Setting Up PDM

PDM allows us to manage installed packages across versions to ensure when we run our scripts we run them with the correct package and the correct version. To initalize pdm follow the steps below.

Installation

PDM should be installed as described in the Installation instructions.

Initialization

If the project has existing pyproject.toml and pdm.lock files, simply run

pdm sync

and a virtual environment will be created. Dependencies will be automatically installed into the .venv/ directory.

Otherwise, the project should be initialized by running

pdm init

This will ask a series of questions, where the defaults are usually safe, and produce a file called pyproject.toml.

IMPORTANT: When selecting the python interpreter, select the installation location rather than a virtual environment path. On the CAML cluster this will look something like /opt/anaconda3/bin/python

IMPORTANT: Ensure PDM sets up a virtual environment for packages to be installed in. This will be the .venv/ directory.

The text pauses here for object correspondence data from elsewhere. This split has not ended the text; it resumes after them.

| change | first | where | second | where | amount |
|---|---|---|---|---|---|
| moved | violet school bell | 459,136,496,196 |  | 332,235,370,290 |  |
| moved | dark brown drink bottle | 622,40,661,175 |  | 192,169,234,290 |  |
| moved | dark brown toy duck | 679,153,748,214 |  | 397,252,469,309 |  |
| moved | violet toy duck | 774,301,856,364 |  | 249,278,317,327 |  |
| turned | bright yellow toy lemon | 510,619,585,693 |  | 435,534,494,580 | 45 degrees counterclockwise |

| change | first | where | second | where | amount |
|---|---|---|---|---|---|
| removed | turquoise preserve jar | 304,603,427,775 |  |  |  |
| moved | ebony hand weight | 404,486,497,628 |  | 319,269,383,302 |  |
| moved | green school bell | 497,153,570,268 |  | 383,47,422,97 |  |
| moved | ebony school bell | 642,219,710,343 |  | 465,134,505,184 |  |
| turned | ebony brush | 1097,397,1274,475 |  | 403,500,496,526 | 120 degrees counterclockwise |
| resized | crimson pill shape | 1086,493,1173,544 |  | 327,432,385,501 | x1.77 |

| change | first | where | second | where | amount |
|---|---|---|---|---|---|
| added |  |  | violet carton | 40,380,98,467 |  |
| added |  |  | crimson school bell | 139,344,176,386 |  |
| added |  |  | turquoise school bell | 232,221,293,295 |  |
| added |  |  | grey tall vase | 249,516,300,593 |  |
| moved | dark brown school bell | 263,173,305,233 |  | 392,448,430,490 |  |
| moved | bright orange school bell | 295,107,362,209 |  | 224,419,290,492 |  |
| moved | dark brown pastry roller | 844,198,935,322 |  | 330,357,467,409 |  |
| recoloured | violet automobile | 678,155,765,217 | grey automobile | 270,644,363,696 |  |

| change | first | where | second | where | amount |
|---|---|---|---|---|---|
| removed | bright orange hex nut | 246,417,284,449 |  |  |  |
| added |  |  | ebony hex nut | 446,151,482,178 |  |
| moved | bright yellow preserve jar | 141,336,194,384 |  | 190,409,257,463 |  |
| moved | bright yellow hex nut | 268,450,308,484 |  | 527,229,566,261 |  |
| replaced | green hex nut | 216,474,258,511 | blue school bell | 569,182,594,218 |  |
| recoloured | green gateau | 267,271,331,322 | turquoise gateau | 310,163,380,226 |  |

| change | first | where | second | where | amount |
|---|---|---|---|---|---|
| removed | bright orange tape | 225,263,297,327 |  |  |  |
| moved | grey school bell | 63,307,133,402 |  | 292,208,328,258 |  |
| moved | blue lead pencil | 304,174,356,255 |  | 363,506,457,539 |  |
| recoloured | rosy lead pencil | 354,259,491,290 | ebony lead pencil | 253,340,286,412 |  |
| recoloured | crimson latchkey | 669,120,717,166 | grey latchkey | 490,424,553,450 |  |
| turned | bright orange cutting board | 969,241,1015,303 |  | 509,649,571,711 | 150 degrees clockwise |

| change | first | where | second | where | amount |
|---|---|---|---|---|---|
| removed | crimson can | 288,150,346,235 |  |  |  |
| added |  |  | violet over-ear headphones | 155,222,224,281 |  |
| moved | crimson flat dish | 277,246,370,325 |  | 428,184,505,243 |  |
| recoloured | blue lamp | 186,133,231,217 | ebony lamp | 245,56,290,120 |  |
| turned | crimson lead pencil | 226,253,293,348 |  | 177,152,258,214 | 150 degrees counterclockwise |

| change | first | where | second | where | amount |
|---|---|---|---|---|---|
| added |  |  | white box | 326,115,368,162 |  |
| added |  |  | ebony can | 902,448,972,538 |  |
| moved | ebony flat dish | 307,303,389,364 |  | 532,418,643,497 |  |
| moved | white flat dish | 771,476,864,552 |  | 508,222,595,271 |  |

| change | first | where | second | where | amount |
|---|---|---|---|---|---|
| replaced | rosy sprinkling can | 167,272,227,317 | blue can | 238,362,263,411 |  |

If properly initialized the following files will appear in the project root directory:

  1. pyproject.toml - contains project metadata and dependencies
  2. pdm.lock - contains the resolved result for dependencies and subdependencies
  3. .pdm.toml - contains the python interpreter path and package installation location
  4. .venv/ - contains installed packaged libraries and interpreter

pyproject.toml

Add the name, version, and description fields to the pyproject.toml file. This will ensure the documentation is build correctly.

.gitignore

To prevent conflicts when using git versioning, add the .pdm.toml file and .venv/ directory to your project’s .gitignore

Adding Packages

Packages can be added in the same fasion as pip and conda by running:

pdm add <package_name>

Running Packages

Installed packages can be run br prepending pdm run as follows:

pdm run <command_name>

Jupyter Lab Kernel

When developing in Jupyter Lab, the kernel should point to the PDM environment so installed packages are recognized. This is done as follows:

python -m ipykernel install --user --name=<virtual_env_name>

Where virtual_env_name is the name of the firtual environment pdm points to.

If PDM automatically generated a virtual environment (recommended) the name will be {project_name}-{python version}.

For example, the venv name for this project is frameworks-getting-started-3.9.

This can always be checked by running from the project root:

cat .pdm.toml

To check the project python interpreter. Or by running from the project root:

source .venv/bin/activate

To view the name of the virtual environment activated.

Pulling From Github

When pulling from Github it is crucial to ensure local package versions are up to date. To do this run:

pdm sync

This will update pdm.lock from pyproject.toml and install packages as needed.